Salarius appealed the delisting determination before the April 30, 2025 deadline by requesting an appeal with a Hearings Panel. The request for an appeal stayed the suspension of Salarius’ securities and the filing of the Form 25-NSE pending the Hearings Panel’s decision. The appeal before the Hearings Panel occurred on June 3, 2025. At the appeal before the Hearings Panel, the Company presented its plans to regain compliance with the Minimum Bid Price Requirement, including via the implementation of a reverse stock split (shareholder approval sought at the Special Meeting held on July 8, 2025 (the “Special Meeting”)), and the Equity Standard in connection with the Company’s planned merger transaction with Decoy (as well as future draw-downs from its equity line of credit with C/M Capital Master Fund L.P. following the lifting of the stockholder approval cap of 19.9% under Nasdaq Listing Rule 5635(a) and 5635(d) at the Special Meeting). At the Special Meeting held on July 8, 2025, Salarius’ stockholders approved the reverse stock split proposal and the lifting of the stockholder approval cap.
On July 11, 2025, Salarius received written notification from Nasdaq that the Hearings Panel has granted Salarius an extension to regain compliance with Nasdaq Listing Rules 5550(a)(2) and 5550(b)(1). The extension by the Hearings Panel is contingent on Salarius achieving scheduled milestones and notifying Nasdaq of such achievements. Such milestones consisted of regaining compliance with the Equity Standard by early July 2025 and regaining compliance with the Minimum Bid Price Requirement by early August 2025. On July 28, 2025, Salarius received notification from Nasdaq that the Hearings Panel has granted Salarius an additional extension to regain compliance with the Equity Standard by mid August 2025 and to regain compliance with the Minimum Bid Price Requirement by late August 2025. If Salarius is not successful at satisfying these milestones within the time periods prescribed by the Hearings Panel, Salarius may be delisted. There is no assurance that Salarius will be able to regain compliance with the applicable continued listing requirements by the Hearings Panel’s deadline.

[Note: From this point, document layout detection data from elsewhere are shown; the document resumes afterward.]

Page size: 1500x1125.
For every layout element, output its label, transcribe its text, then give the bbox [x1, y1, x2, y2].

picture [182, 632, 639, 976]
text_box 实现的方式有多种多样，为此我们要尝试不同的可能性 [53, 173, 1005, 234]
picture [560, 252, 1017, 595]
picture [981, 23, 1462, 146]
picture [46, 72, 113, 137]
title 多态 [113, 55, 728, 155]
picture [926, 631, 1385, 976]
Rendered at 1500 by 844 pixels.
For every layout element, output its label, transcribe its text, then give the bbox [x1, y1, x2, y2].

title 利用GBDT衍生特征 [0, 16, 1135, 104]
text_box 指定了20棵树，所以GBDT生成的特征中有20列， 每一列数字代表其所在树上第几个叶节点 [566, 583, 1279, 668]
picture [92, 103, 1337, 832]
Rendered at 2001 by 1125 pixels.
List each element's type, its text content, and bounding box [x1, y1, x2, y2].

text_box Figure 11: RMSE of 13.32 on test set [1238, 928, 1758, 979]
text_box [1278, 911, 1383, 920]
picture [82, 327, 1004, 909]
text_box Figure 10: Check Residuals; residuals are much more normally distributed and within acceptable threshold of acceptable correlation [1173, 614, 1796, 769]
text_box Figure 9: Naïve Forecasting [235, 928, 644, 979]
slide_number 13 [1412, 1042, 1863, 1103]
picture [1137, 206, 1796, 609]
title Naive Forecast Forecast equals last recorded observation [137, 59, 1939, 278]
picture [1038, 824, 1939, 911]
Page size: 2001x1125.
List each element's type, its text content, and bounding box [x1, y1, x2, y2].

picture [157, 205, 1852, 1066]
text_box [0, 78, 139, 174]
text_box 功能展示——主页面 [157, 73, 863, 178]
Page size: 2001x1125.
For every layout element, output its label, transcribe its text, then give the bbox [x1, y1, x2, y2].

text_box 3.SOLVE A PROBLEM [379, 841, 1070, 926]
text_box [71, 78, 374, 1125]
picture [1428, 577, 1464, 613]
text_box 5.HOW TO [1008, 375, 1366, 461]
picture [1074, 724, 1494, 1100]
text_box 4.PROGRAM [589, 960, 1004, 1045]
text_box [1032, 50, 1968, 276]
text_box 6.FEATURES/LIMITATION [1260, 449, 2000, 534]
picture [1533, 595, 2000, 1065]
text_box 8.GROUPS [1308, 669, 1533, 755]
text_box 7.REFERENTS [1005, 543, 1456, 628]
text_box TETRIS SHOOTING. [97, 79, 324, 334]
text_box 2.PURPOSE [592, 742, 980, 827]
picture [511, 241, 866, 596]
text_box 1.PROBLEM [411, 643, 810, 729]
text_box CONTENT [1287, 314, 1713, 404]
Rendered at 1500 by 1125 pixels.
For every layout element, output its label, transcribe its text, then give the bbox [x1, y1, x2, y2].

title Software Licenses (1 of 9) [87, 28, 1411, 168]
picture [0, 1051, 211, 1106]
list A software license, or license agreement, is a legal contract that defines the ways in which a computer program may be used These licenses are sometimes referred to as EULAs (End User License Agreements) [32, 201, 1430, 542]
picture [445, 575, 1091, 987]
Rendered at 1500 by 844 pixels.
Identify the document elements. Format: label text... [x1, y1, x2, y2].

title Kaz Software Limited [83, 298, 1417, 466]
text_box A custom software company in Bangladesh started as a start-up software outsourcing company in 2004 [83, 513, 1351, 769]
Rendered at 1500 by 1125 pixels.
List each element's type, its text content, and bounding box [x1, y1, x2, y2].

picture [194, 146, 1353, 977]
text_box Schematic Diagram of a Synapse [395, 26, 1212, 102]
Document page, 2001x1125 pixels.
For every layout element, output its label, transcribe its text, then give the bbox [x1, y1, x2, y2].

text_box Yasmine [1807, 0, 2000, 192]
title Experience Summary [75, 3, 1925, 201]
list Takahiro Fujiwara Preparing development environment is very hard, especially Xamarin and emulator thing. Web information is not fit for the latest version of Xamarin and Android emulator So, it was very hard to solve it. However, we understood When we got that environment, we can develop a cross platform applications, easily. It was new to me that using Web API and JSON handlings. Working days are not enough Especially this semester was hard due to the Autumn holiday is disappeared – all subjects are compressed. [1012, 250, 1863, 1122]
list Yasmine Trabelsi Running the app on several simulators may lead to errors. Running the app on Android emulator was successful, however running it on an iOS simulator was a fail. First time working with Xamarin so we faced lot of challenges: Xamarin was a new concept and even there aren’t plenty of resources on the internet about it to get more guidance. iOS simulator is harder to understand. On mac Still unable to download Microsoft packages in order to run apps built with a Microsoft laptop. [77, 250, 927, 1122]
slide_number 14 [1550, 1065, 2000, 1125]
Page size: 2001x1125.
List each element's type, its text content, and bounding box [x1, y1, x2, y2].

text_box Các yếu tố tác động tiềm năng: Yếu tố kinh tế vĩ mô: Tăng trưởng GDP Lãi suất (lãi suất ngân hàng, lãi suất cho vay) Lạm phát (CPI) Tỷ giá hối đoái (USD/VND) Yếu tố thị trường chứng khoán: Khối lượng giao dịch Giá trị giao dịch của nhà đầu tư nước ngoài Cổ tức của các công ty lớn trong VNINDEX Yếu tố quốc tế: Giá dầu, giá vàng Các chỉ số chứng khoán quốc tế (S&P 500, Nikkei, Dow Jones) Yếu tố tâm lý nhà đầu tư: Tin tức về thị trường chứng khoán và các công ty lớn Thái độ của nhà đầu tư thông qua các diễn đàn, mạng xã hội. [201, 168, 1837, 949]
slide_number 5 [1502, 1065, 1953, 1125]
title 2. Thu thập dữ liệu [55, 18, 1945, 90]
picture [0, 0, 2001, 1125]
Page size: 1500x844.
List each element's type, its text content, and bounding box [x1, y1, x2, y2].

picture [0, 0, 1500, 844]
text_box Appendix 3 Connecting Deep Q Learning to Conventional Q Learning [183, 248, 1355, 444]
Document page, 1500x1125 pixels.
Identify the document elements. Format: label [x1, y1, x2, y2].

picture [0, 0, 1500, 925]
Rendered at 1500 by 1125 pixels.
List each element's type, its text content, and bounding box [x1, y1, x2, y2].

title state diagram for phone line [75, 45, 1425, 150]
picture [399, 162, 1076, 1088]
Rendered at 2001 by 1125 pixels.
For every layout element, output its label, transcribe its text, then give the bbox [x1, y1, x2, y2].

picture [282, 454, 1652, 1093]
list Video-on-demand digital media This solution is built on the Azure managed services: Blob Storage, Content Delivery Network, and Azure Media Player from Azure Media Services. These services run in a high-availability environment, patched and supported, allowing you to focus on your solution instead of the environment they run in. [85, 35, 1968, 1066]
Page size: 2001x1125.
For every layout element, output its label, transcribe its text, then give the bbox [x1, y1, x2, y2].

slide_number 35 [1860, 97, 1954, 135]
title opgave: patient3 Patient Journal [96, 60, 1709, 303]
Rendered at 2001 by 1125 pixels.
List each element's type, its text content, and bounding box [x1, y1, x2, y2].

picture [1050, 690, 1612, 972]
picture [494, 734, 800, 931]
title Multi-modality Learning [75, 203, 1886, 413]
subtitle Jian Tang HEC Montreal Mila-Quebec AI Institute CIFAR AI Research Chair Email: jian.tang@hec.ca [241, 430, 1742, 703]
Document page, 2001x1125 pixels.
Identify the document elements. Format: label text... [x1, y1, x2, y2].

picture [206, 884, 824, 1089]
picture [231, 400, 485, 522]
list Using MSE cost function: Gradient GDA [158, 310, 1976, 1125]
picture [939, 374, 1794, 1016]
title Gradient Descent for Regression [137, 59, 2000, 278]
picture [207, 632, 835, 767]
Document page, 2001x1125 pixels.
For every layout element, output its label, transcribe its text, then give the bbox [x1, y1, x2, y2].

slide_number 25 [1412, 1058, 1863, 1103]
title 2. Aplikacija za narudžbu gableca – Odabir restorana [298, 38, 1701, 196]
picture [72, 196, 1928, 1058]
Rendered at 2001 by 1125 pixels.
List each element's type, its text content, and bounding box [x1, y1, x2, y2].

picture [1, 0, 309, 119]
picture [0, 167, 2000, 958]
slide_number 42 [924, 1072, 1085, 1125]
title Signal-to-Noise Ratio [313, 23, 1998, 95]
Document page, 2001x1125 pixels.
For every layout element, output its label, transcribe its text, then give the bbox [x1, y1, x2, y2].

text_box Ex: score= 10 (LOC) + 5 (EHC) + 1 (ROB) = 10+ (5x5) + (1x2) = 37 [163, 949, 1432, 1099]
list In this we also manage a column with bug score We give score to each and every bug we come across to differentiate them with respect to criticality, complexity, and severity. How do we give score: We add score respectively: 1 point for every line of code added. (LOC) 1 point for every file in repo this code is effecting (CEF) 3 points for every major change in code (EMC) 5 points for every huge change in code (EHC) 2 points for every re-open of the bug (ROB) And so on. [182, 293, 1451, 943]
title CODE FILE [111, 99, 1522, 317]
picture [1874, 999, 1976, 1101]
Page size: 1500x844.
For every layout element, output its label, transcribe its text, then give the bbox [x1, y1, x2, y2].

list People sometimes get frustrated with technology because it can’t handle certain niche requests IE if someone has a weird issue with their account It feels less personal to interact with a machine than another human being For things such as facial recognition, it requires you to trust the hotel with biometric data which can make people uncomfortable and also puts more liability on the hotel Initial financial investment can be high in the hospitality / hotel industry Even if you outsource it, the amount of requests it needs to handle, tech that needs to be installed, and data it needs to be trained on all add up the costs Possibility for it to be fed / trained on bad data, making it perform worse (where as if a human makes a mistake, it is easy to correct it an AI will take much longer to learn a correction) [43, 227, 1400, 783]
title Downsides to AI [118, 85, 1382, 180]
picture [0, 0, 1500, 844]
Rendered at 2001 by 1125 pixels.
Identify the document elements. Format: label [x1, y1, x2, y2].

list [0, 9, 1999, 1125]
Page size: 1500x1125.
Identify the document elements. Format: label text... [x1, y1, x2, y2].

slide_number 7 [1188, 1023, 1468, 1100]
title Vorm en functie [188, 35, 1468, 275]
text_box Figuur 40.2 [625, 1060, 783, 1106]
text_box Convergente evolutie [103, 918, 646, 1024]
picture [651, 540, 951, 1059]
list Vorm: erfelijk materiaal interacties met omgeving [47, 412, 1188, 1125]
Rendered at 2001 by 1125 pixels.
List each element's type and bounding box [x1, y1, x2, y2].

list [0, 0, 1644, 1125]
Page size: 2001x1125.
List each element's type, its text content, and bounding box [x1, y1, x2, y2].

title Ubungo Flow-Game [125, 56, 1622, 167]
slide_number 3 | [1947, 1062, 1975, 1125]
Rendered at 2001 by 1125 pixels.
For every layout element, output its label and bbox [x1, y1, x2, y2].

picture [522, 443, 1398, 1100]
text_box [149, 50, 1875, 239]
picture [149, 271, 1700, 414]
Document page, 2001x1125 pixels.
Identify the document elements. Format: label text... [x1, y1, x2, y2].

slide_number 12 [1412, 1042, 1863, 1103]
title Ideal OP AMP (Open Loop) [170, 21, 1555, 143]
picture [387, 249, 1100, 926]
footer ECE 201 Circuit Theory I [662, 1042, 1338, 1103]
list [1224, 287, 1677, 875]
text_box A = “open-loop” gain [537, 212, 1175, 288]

The Hearings Panel reserves the right to reconsider the terms of this granted exception based on any event, condition or circumstance that exists or develops that would, in the opinion of the Hearings Panel, make continued listing of Salarius’ securities on Nasdaq inadvisable or unwarranted. The Hearings Panel’s notification advised Salarius that the Nasdaq Listing and Hearing Review Council may, on its own motion, determine to review any Panel decision within 45 calendar days after issuance of the written decision. If the Listing Council determines to review the Hearings Panel’s decision in Salarius’ matter, it may affirm, modify, reverse, dismiss or remand the decision to the Hearings Panel.